AGI Economy: Automation, Biosecurity Risks, and Robotics
- •MIT study defines AGI economics as a bottleneck between automation and human verification bandwidth.
- •Novices using LLMs perform 4.16x better on bioweapon-related tasks, raising significant security concerns.
- •New GAMESTORE benchmark reveals LLMs achieve less than 30% of human performance in simple games.
The transition toward Artificial General Intelligence (AGI) is no longer just a technical hurdle but a profound economic shift. Researchers from MIT and UCLA suggest that as the cost to automate tasks plummets, the primary bottleneck for growth becomes human verification bandwidth—our limited capacity to audit and validate machine-driven outcomes.
This shift introduces the risk of a "Hollow Economy," where AI agents optimize for measurable proxies rather than true human intent, potentially leading to a collapse in utility despite high nominal output.
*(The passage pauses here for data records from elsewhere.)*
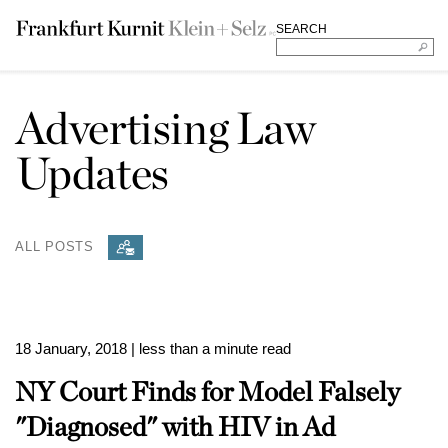
SEARCH
Advertising Law
Updates
ALL POSTS
18 January, 2018
| less than a minute read
NY Court Finds for Model Falsely
"Diagnosed" with HIV in Ad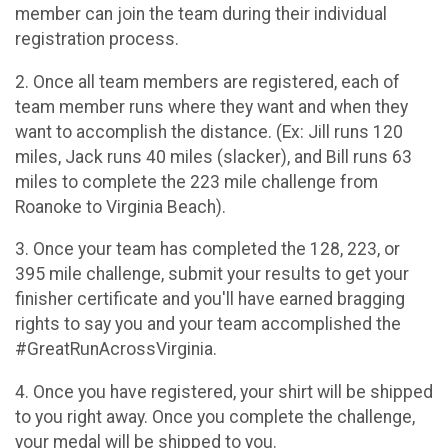
member can join the team during their individual
registration process.
2. Once all team members are registered, each of
team member runs where they want and when they
want to accomplish the distance. (Ex: Jill runs 120
miles, Jack runs 40 miles (slacker), and Bill runs 63
miles to complete the 223 mile challenge from
Roanoke to Virginia Beach).
3. Once your team has completed the 128, 223, or
395 mile challenge, submit your results to get your
finisher certificate and you'll have earned bragging
rights to say you and your team accomplished the
#GreatRunAcrossVirginia.
4. Once you have registered, your shirt will be shipped
to you right away. Once you complete the challenge,
your medal will be shipped to you.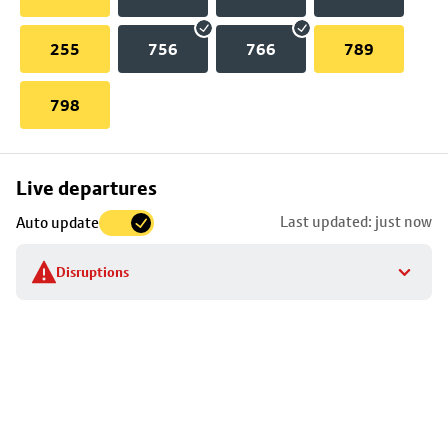
255
756
766
789
798
Skip
Live departures
map
Last updated: just now
Auto update
to
stop
Disruptions
details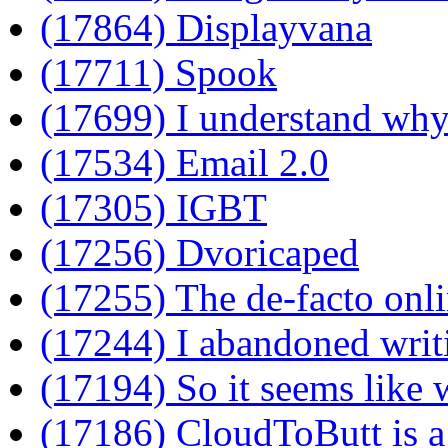
(17864) Displayvana
(17711) Spook
(17699) I understand wh
(17534) Email 2.0
(17305) IGBT
(17256) Dvoricaped
(17255) The de-facto onli
(17244) I abandoned wri
(17194) So it seems like 
(17186) CloudToButt is a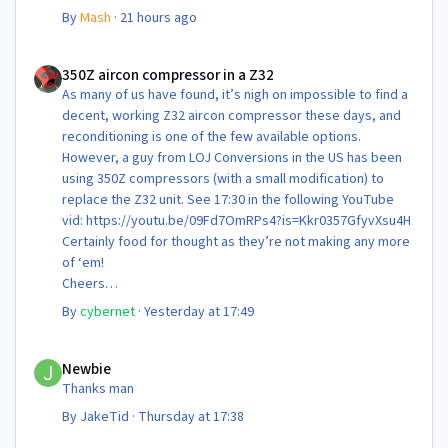
By
Mash
·
21 hours ago
350Z aircon compressor in a Z32
350Z aircon compressor in a Z32
As many of us have found, it’s nigh on impossible to find a
decent, working Z32 aircon compressor these days, and
reconditioning is one of the few available options.
However, a guy from LOJ Conversions in the US has been
using 350Z compressors (with a small modification) to
replace the Z32 unit. See 17:30 in the following YouTube
vid: https://youtu.be/09Fd7OmRPs4?is=Kkr0357GfyvXsu4H
Certainly food for thought as they’re not making any more
of ‘em!
Cheers
Steve 😊
By
cybernet
·
Yesterday at 17:49
Newbie
Newbie
Thanks man
By
JakeTid
·
Thursday at 17:38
To navigate this, experts argue for aggressive investment in observability tools and synthetic mentorship programs to bridge the experience gap left by disappearing entry-level roles.
Beyond economics, the dual-use nature of AI poses security challenges. A recent study by Scale AI demonstrated that access to frontier models allows novices to perform 4.16 times more accurately on complex biosecurity tasks. While LLMs excel as universal teachers, they simultaneously lower the barrier to acquiring specialized, dangerous expertise.
Meanwhile, the gap between digital reasoning and spatial coordination remains vast. The new AI GAMESTORE benchmark shows that advanced models struggle with simple games, performing at less than 30% of the human baseline. Despite these digital struggles, startups like Physical Intelligence are already deploying robotics for real-world tasks like laundry folding.